In genetic analysis, there are two kinds of **main effects: additive and dominant**. If the genotype data are available, the additive and dominant genotypic numeric values can be clearly defined. To calculate the kinship matrix, the simplest method is to load the whole the genotype matrix data for its **transpose** and then the **multiplication **of two matrix, which in principle need to request the CPU to allocate a memory at the same size of the genotype data file. Obviously, it's clumsy and even possible, if the original genotype data amount to **100GBs **. In mathematically principle, the kinship matrix is of **linearity**, which can be acquired by summing a bunch of **sub-kinship matrix**, and each sub-kinship matrix is calculated by **a block of successive markers**. Therefore, if we only load one block of the genotypic markers, such as 10000, which will greatly reduce the memory requirements. **Fig.1 **depict the math rationale to generate the two types of genotypic marker values and partition all the markers into successive blocks for sub kinship matrix calculating.

**Fig. 1 The math rationale to generate the two types of main genotypic values and partition all the markers into successive blocks for sub kinship matrix calculating **

**GPU **based parallel computing favors to compute large scale matrix operations. Ideally, each matrix entry operation can be implemented by **one thread ** corresponds to **one GPU core**. All the GPU program include **two parts**: one as the **host** part running on **CPU**, and the other part as **kernel** codes running on the **slavery device-GPU cores**. The **GPU kernel codes** are functionally implemented by parallelization and distinguished by specific primitive **_global_**. We analyzed the mathematical principle and the matrix operation procedure to calculate kinship matrix, and coded **4 GPU core paralleling kernel** functions including **transpose** of matrix, **multiplication** of two matrix, **sum** of two matrix, and the **normalization** of the summed kinship matrix. **Fig.2 ** depict the GPU empowered parallel pipeline architecture for main effect kinship matrix calculating through partitioning coded genotypic marker into successive blocks, then calculating sub kinship matrix and merging into a whole.
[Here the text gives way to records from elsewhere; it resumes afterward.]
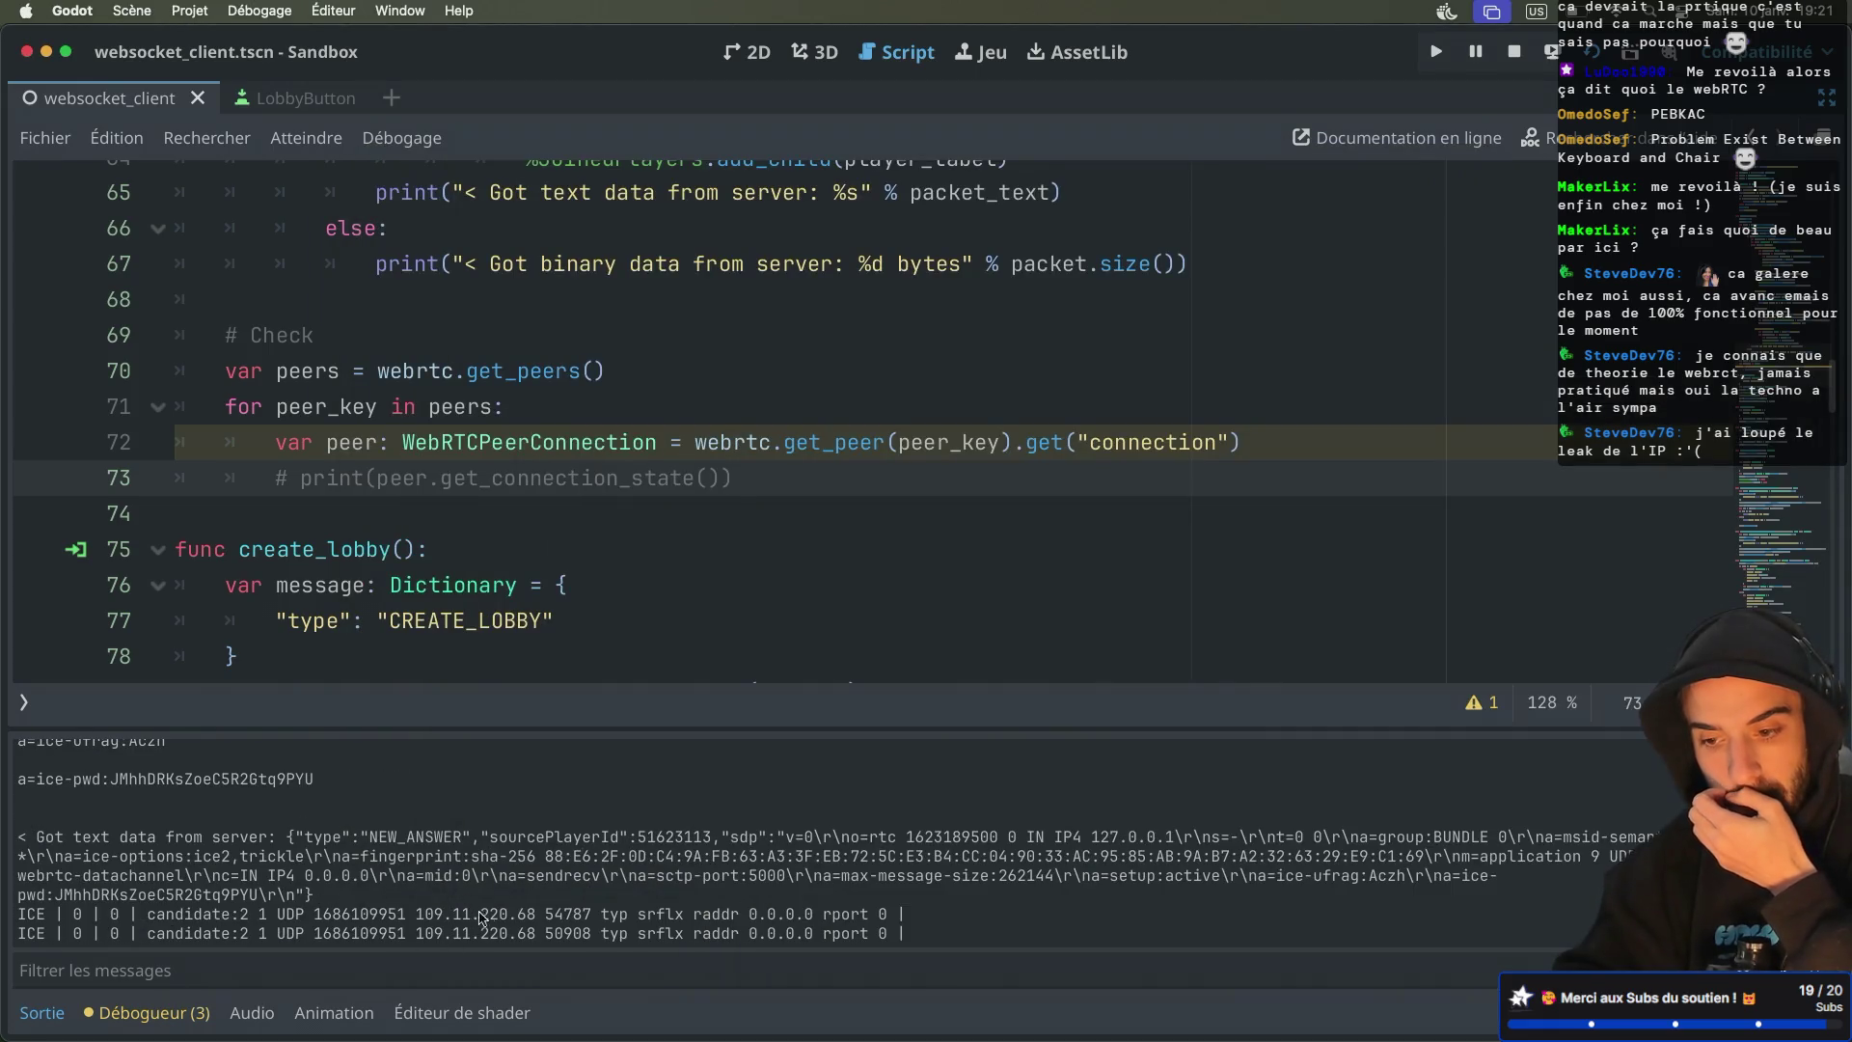
left_click_drag(417, 916, 553, 914)
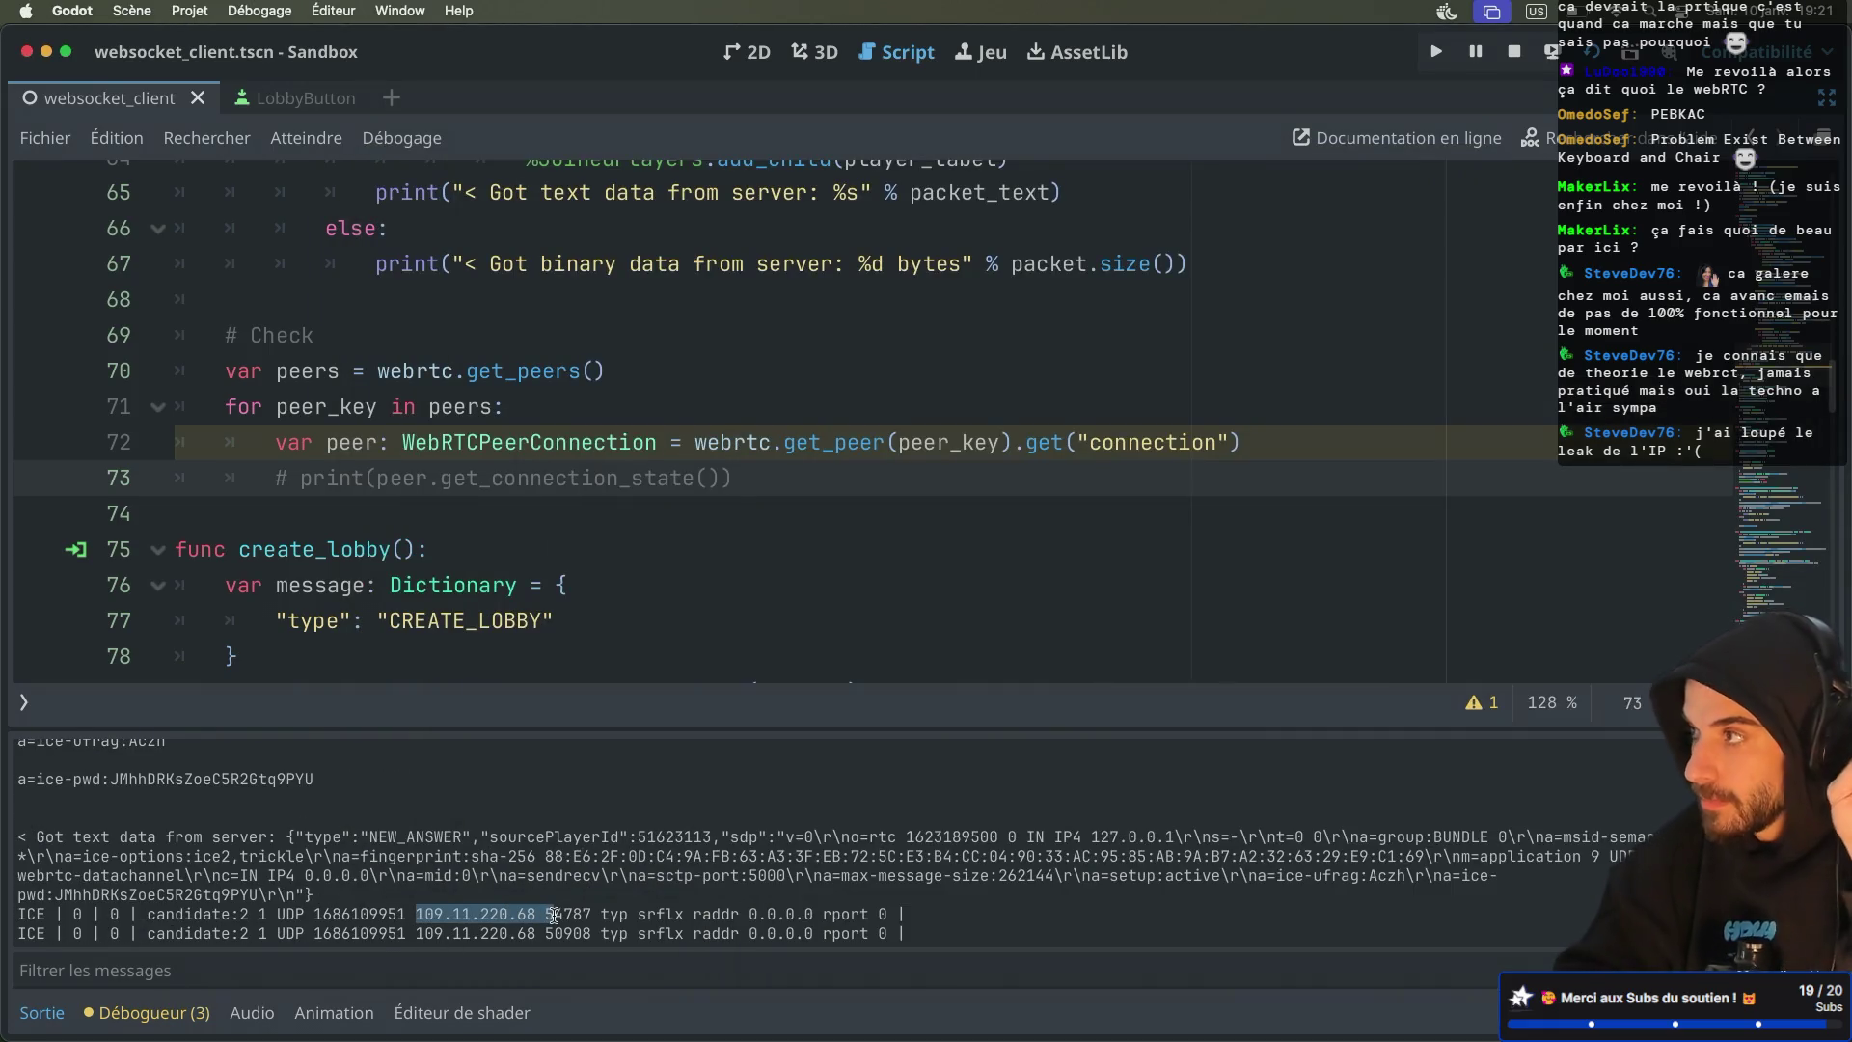
left_click(639, 878)
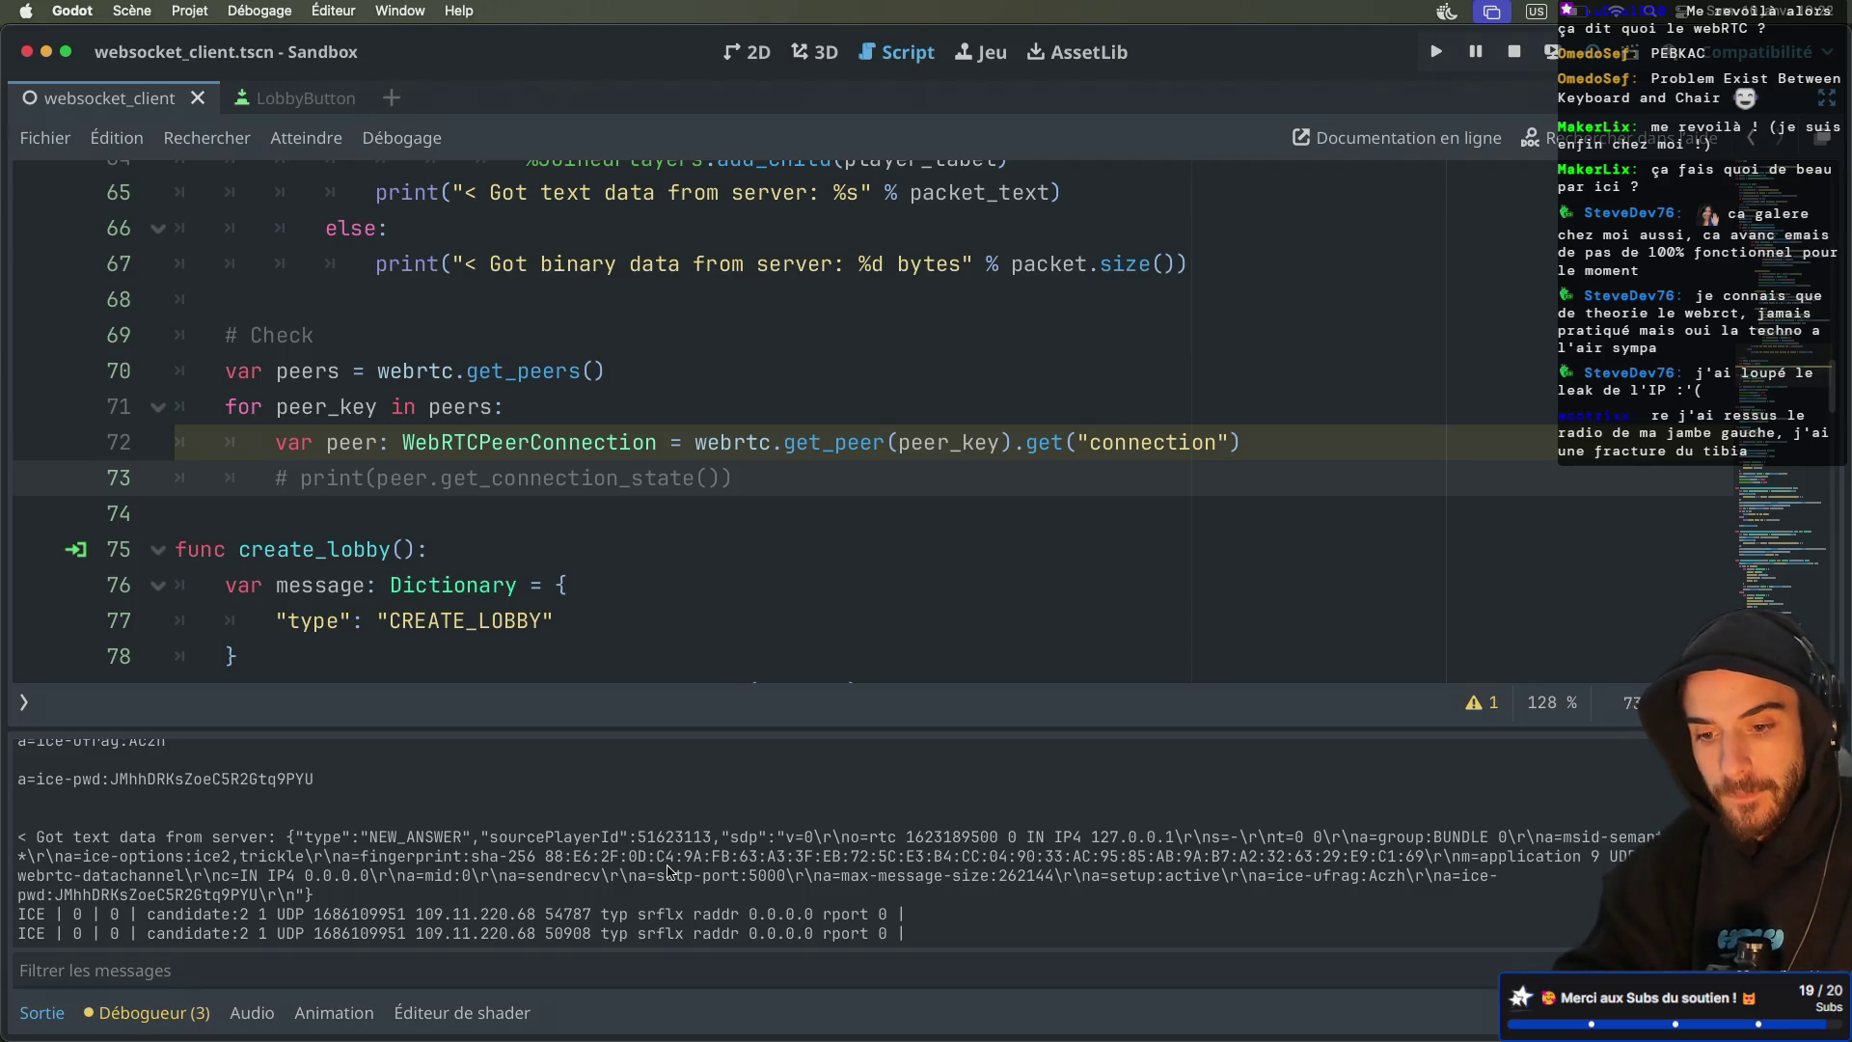
scroll(717, 488, "down", 4)
scroll(717, 488, "down", 14)
Locate and select the _on_ice_candidate handler name on line 160
scroll(718, 488, "down", 3)
scroll(718, 488, "up", 3)
scroll(718, 488, "down", 9)
scroll(718, 488, "down", 4)
left_click(240, 539)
**Fig. 2 GPU empowered parallel pipeline architecture for main effect kinship matrix calculating **

To efficiently load the **huge genotypic data**, we developed a module which can work in **HTML5 browser** for a **resumable multithreading chunked **data uploading.

Equipped with **GPU ** parallel computing, **KMC1D** can calculate the **main effect kinship matrix** for the given coded genotype data. It need either the **additive effect matrix (Z_matrix)** or the **dominance effect matrix(W_matrix)** file. **Fig.3 ** provide the user-interface snapshot for additive effect kinship matrix calculating. ** Note: The inputting genotypic matrix file must be comma or Tab delimited text file, and stored as m(rows, Markers) x n(cols, Individual/Accessions), each row corresponds to one marker **.

**Fig. 3 The user-interface for additive effect kinship matrix calculating **

**1.** Xu, S., "Mapping Quantitative Trait Loci by Controlling Polygenic Background Effects". Genetics, 2013. 195(4):p.1709-23.

**2.** Zhang W., Dai X., Wang Q., Xu S., Zhao P.X., "PEPIS: A Pipeline for Estimating Epistatic Effects in Quantitative Trait Locus Mapping and Genome-Wide Association Studies", 2016. PLoS Comput Biol, 12(5)

**3.** Cecilia J. M. , Garc´ıa J. M. , and Ujaldon M., “The GPU on the Matrix-Matrix Multiply: Performance Study and Contributions”, in Parallel Computing: From Multicores and GPU’s to Petascale, B. Chapman et al., Eds. Advances in Parallel Computing, vol. 19, pp. 331-340, 2010.

**4.** Dobravec T., Bulic P., "Comparing CPU and GPU Implementations of a Simple Matrix Multiplication Algorithm", IJCEE, vol 9, 430-438, 2017.